Teilweise verschwinden auch die Grenzen zwischen den funktionalen Bereichen und den Primär- und Sekundärprozessen. Smarte Produkte brechen die klassischen Strukturen auf, sie erfordern eine dauerhafte bereichsübergreifende Koordination (Michael Porter und James Heppelmann, 2015, S. 52 ff).
Die große Kunst in den nächsten Jahren wird für viele Unternehmen sein, überwiegend konventionelle Produkte herzustellen und zu betreuen und zugleich smarte, intelligente vernetzte Produkte und Dienstleistungen erfolgreich zu entwickeln und etablieren. Diese old & young-Organisationsdynamik wird eine zunehmende Herausforderung für die Kultur und die Steuerung.
Abschließender Ausblick in die „Neue Welt“
Unsere Organisationen werden sich im Wesentlichen verändern (müssen), wir wissen aber noch nicht, in welche Richtung und vor allem, welche Formen und Haltungen sich letztlich durchsetzen werden.
Es unreflektiert laufen zu lassen oder am Alten festzuhalten, wären aber die falschen Strategien.

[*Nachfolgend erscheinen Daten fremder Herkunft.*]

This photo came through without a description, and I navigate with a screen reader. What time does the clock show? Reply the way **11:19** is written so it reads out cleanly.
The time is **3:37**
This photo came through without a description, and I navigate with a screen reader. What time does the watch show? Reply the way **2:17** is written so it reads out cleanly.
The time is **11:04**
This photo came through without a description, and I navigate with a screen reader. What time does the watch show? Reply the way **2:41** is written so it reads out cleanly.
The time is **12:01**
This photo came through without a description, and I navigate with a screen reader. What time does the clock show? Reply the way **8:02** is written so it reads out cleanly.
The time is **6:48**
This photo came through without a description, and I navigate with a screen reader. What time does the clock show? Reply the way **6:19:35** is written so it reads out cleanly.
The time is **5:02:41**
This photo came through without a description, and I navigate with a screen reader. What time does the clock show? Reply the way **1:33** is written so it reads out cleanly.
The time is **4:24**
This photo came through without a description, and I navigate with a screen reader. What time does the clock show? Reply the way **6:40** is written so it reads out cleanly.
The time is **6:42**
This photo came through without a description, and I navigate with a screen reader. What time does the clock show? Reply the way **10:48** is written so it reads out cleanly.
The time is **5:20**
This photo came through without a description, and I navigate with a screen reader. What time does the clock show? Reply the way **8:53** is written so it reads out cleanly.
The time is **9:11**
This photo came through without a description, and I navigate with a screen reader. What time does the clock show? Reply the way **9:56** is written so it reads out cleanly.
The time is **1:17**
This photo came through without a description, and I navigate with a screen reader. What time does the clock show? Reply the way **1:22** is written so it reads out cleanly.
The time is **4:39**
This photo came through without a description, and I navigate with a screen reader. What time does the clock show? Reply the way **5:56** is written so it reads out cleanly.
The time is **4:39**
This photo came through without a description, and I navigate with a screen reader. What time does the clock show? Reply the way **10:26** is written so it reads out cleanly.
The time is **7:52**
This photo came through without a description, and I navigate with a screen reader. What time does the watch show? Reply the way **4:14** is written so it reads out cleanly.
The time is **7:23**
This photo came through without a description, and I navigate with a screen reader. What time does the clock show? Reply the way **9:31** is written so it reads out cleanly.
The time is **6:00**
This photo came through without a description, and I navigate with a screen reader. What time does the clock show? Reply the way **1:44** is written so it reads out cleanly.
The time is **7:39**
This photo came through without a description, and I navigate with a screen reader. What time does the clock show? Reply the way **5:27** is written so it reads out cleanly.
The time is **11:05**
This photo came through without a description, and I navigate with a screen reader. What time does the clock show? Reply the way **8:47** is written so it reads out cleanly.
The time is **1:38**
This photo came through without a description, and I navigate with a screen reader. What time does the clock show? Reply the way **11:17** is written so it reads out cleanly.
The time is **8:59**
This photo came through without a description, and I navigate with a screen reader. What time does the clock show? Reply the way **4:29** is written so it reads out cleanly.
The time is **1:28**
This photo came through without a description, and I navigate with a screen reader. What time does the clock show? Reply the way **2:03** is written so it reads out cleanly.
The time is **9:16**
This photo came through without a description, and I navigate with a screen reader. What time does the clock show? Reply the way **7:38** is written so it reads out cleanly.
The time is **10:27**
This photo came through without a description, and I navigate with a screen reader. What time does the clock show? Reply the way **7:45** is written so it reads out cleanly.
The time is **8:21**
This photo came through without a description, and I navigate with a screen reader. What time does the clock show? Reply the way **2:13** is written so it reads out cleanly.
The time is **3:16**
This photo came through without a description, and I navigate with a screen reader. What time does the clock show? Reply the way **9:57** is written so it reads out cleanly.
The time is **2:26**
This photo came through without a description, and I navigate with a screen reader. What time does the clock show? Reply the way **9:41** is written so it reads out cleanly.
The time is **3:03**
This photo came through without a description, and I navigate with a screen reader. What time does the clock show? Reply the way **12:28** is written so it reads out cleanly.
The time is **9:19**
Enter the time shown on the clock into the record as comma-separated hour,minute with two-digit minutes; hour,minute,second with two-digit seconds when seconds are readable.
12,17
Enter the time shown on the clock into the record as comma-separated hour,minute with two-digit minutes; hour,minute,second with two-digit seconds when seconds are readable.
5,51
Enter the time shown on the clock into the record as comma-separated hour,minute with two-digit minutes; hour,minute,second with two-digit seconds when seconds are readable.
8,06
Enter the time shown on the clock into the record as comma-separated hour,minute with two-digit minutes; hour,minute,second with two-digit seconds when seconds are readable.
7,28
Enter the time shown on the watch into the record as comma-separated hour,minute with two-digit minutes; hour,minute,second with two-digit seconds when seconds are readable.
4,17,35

Wir müssen dieses Experimentierfeld nutzen – reflexiv, verantwortungsbewusst und neugierig auf das, was uns die Organisationswelt von morgen bietet. Nur dann können wir auch in dieser Unsicherheit gestalten und bewältigen.
Wie wird die Organisationswelt von morgen aussehen? Nach einer 20-jährigen Wertediskussion und der Irritation aufgrund der Finanzkrise könnte nun auf den entstandenen Haltungen und dem neuen kollektiven Bewusstsein eine andere Form der Steuerung von Organisationen aufbauen. Die Bilder dazu sind erst im Entstehen und noch in einer frühen Phase der Formung. Eine chancen- und gefahrenreiche Phase des Experimentierens wird uns in den nächsten Jahren begleiten:
- Wie wird dieser Übergang am besten zu gestalten sein? Wie kann der erforderliche konventionelle Weg mit den neuen, smarten Ansprüchen in Einklang gebracht werden?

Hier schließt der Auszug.